- Text under study -

It's a fairly quiet
weekend after a big holiday last week. There is only one relatively
wide release hitting theaters, plus one in limited release that
should be of particular interest to those readers from Halfstack's
home base, Chicago. Let's see what the movies have got in store for
us.
Krampus
Director: Michael
Dougherty
Writers: Todd
Casey, Michael Dougherty, Zach Shields
Starring: Adam
Scott, Toni Collette, David Koechner, Allison Tolman
The myth of Krampus
is pretty terrifying, with a giant monster who eats bad kids on
Christmas. This could easily be the type of story that gets mined for
something like the Ernest movies, but the filmmaking team
behind Krampus seems intent on straddling the horror-comedy
fence all the way through. Based on the trailer, there's a growing
sense of dread and some effective suspenseful scares along the way.
The comedy vets in the cast, like Parks and Recreation's Adam
Scott and Anchorman's David Koechner, would theoretically be
the sugar that makes the scary medicine go down, but we'll see. It
looks like a spooky fun time.
Chi-Raq
Director: Spike Lee
Writers: Kevin
Willmott, Spike Lee
Starring: Nick
Cannon, Teyonah Parris, Wesley Snipes, Angela Bassett, Samuel L.

- Information -

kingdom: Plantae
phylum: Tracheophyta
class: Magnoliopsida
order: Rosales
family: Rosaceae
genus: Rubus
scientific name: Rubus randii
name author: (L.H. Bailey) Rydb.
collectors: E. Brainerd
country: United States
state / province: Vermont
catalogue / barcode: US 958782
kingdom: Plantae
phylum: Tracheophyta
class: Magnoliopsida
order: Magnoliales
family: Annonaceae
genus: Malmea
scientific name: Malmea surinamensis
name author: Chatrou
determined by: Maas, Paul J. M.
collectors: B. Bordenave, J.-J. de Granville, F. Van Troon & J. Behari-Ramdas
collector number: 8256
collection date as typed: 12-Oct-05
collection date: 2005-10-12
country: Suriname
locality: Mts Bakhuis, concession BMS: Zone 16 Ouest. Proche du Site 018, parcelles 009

- Exercises to complete -
A. Summarize the weekend movie preview in two sentences.
B. According to the weekend movie preview, who directed Chi-Raq?
C. Carry on the weekend movie preview from the point where it stops.

- Answers -
A. After a big holiday last week, this is a fairly quiet weekend, with one relatively wide release and one limited release of particular interest to readers in Chicago, Halfstack's home base. The wide release, Krampus, directed by Michael Dougherty, seems intent on straddling the horror-comedy fence, and the preview says it looks like a spooky fun time.

B. Spike Lee

C.
Jackson
My day job is
running a newswire service for a subsidiary of the Chicago
Sun-Times. Awful things from around the world come across my
electronic desk every few minutes, and unfortunately my hometown is
heavily involved in that, with a murder rate through the roof and
violence festering through huge chunks of the city. Spike Lee, a man
who has film running through his veins, has decided to take that
local cycle of violence, mistrust, and desperation and turn it into a
vibrant, colorful satire based on Aristophanes's Lysistrata. The
central premise of the play and now Chi-Raq is that the men of
the community trap themselves in a self-perpetuating cycle of war, so
their female partners take the initiative to put an end to the
violence by cutting them off, sexually speaking. Based on the
trailer, Lee does not hold back on the inherent sadness of all the
killing, but by playing it satirically, he can – fingers crossed –
also point out the silly uselessness of such incidents.